(Element box annotations)
•••••

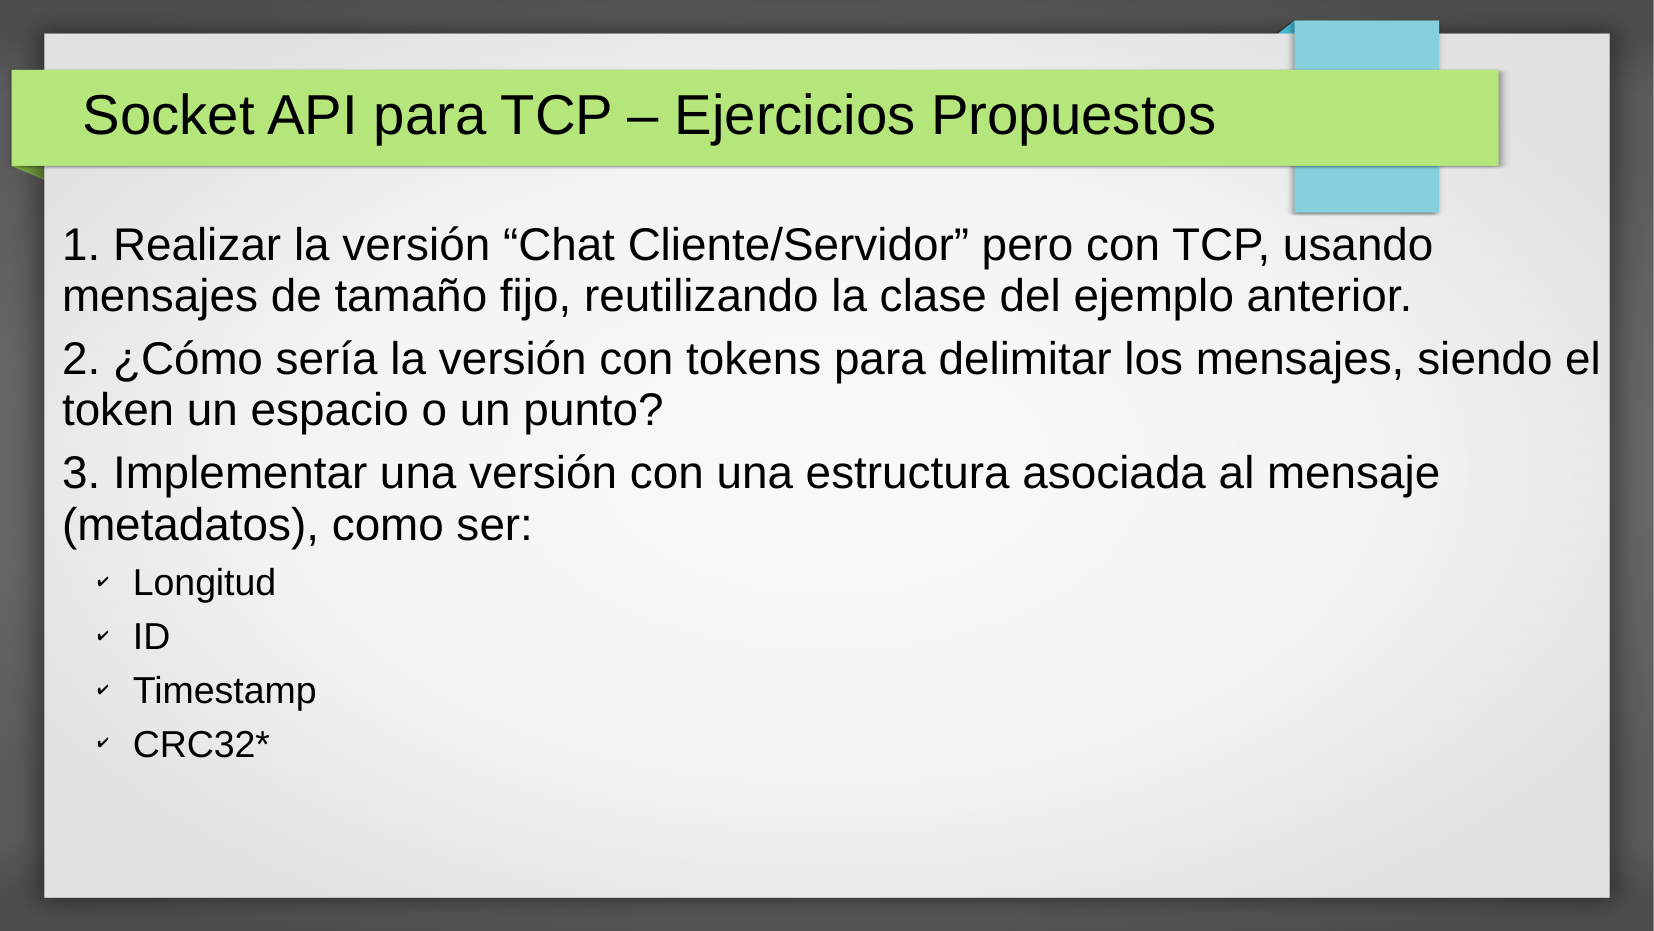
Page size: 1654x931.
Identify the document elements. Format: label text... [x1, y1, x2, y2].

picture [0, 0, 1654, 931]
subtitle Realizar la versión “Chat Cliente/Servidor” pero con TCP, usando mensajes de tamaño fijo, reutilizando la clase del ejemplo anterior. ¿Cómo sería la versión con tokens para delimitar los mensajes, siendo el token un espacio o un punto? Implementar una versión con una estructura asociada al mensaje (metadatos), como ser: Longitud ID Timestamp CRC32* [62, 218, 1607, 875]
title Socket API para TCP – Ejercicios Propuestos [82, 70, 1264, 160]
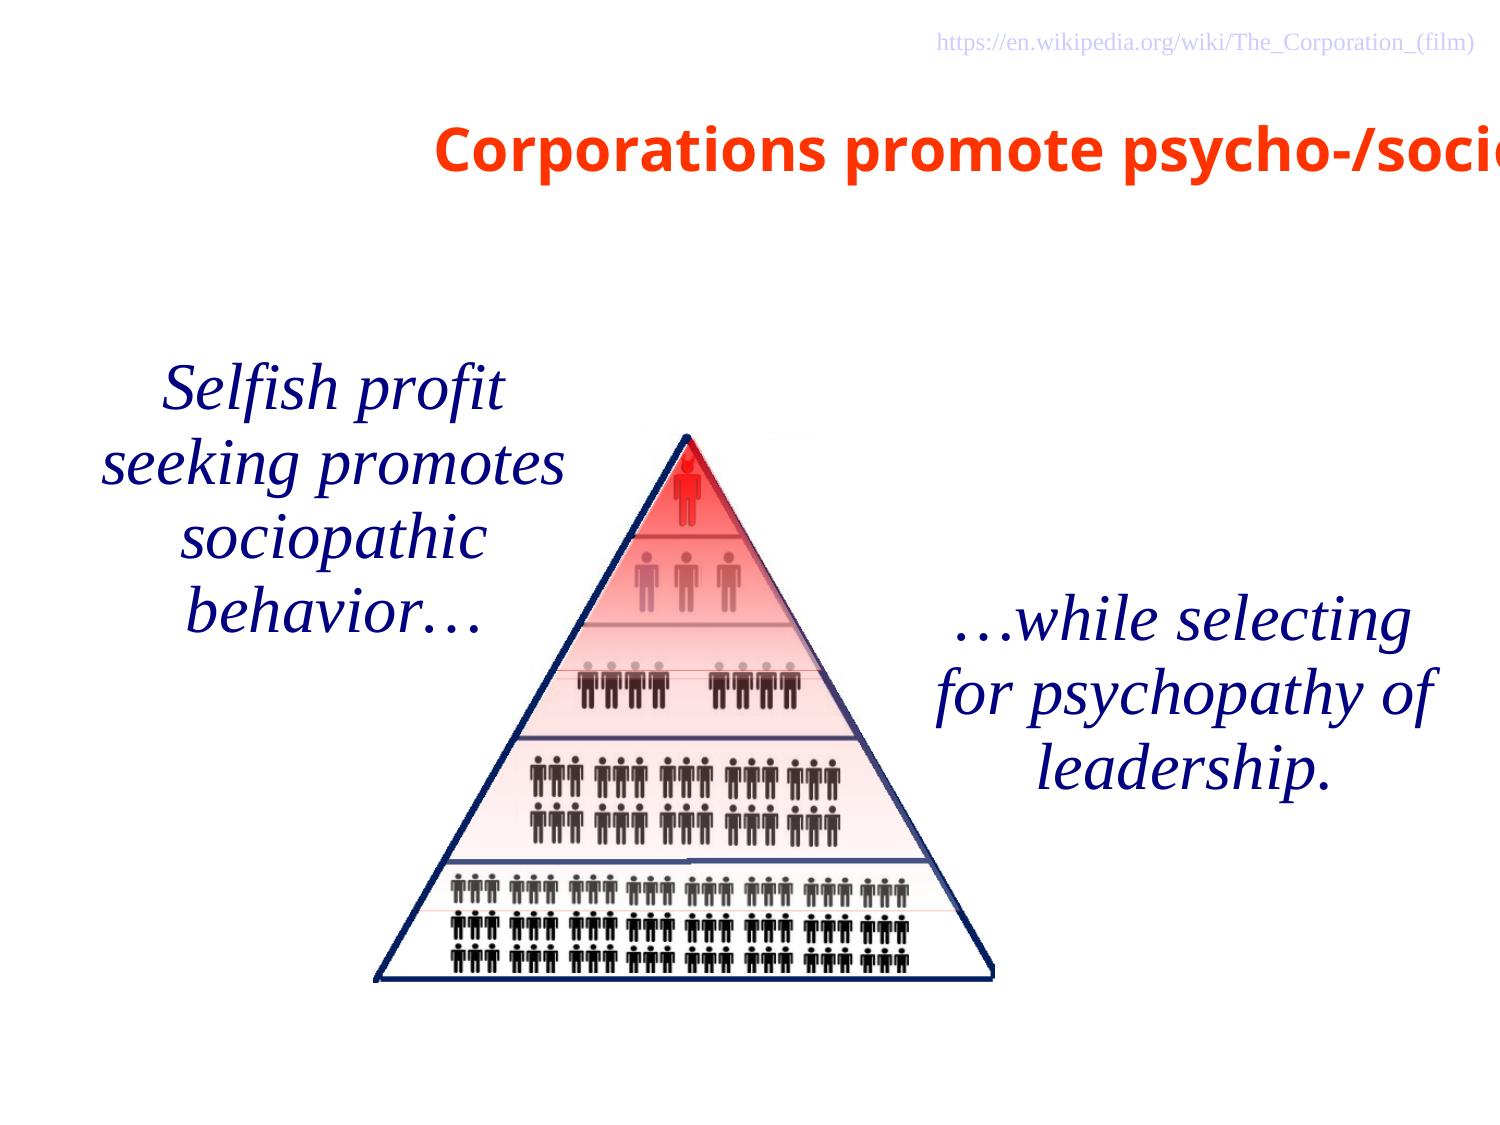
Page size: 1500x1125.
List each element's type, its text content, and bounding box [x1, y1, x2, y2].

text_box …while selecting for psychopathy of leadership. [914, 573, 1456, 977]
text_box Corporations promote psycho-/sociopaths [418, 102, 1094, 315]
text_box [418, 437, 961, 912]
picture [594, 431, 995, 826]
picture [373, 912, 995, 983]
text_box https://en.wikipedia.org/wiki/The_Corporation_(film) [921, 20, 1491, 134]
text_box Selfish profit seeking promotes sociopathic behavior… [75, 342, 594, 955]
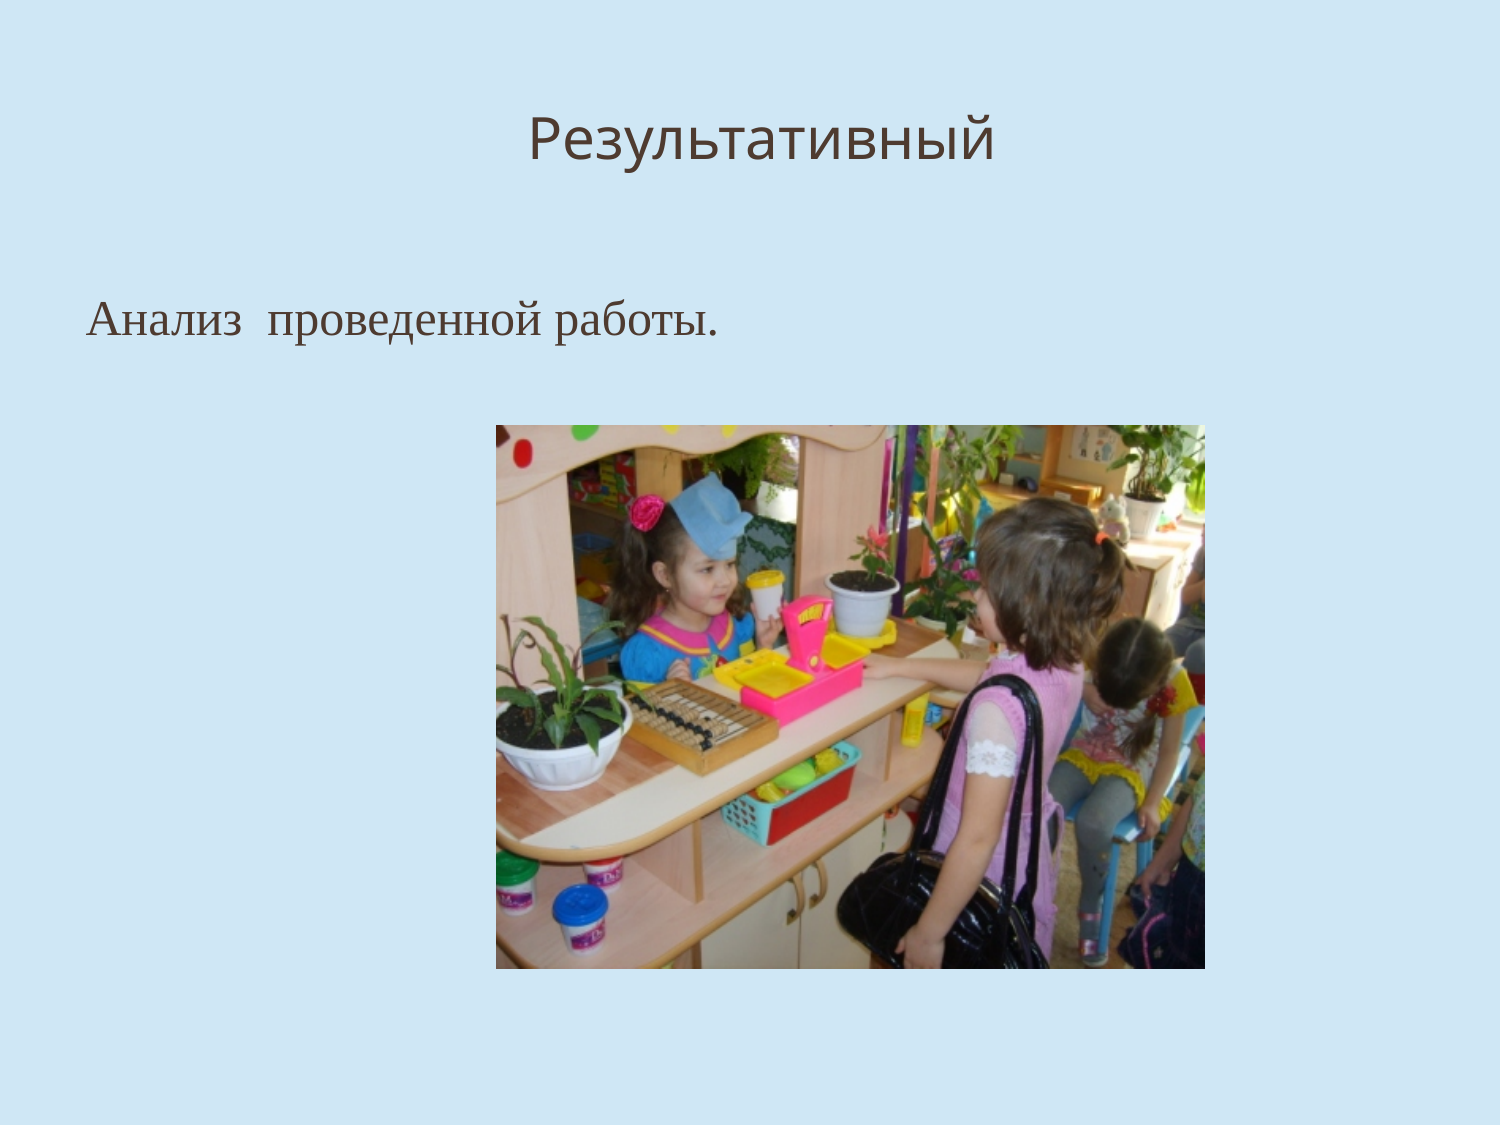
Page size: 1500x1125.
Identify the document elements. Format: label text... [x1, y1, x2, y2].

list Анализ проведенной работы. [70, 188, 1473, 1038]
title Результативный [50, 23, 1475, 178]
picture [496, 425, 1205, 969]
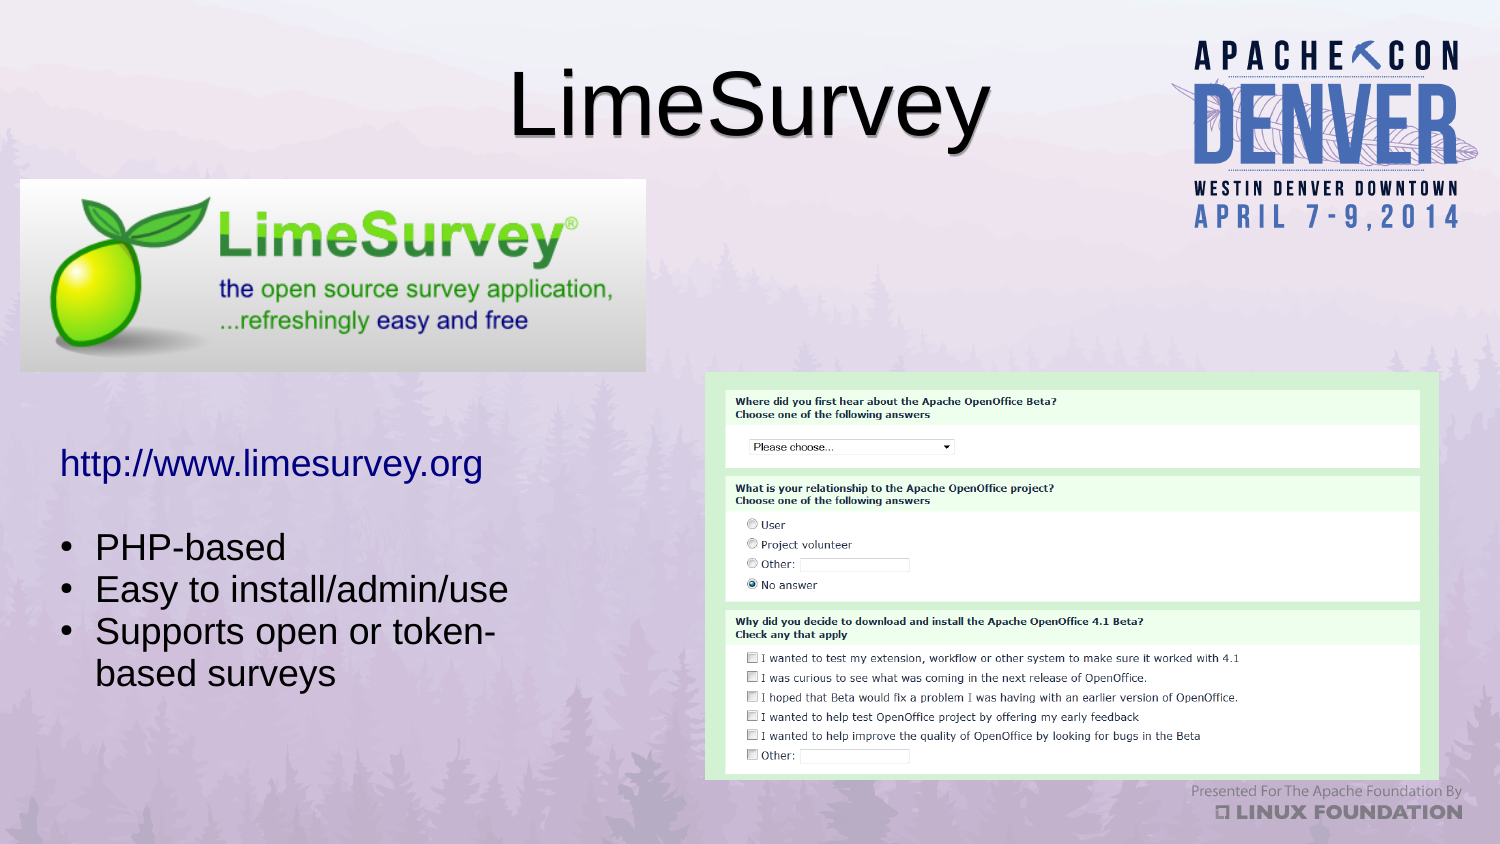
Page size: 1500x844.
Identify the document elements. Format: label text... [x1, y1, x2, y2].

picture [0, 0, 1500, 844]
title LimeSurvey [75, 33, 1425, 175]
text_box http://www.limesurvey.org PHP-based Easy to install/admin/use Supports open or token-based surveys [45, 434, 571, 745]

•••••

### WHAT THE TASK REQUIRES:
Copy every item above word for word, leaving the pictures out of your answer.

### EXERCISE OUTPUT:
Page size: 1654x931.
Identify the document elements. Format: label text... [x1, y1, x2, y2].

picture [0, 0, 1654, 931]
subtitle Realizar la versión “Chat Cliente/Servidor” pero con TCP, usando mensajes de tamaño fijo, reutilizando la clase del ejemplo anterior. ¿Cómo sería la versión con tokens para delimitar los mensajes, siendo el token un espacio o un punto? Implementar una versión con una estructura asociada al mensaje (metadatos), como ser: Longitud ID Timestamp CRC32* [62, 218, 1607, 875]
title Socket API para TCP – Ejercicios Propuestos [82, 70, 1264, 160]
Page size: 1500x1125.
List each element's type, its text content, and bounding box [x1, y1, x2, y2].

text_box …while selecting for psychopathy of leadership. [914, 573, 1456, 977]
text_box Corporations promote psycho-/sociopaths [418, 102, 1094, 315]
text_box [418, 437, 961, 912]
picture [594, 431, 995, 826]
picture [373, 912, 995, 983]
text_box https://en.wikipedia.org/wiki/The_Corporation_(film) [921, 20, 1491, 134]
text_box Selfish profit seeking promotes sociopathic behavior… [75, 342, 594, 955]
Page size: 1500x1125.
Identify the document elements. Format: label text... [x1, y1, x2, y2].

list Анализ проведенной работы. [70, 188, 1473, 1038]
title Результативный [50, 23, 1475, 178]
picture [496, 425, 1205, 969]
Page size: 1500x844.
Identify the document elements. Format: label text... [x1, y1, x2, y2].

picture [0, 0, 1500, 844]
title LimeSurvey [75, 33, 1425, 175]
text_box http://www.limesurvey.org PHP-based Easy to install/admin/use Supports open or token-based surveys [45, 434, 571, 745]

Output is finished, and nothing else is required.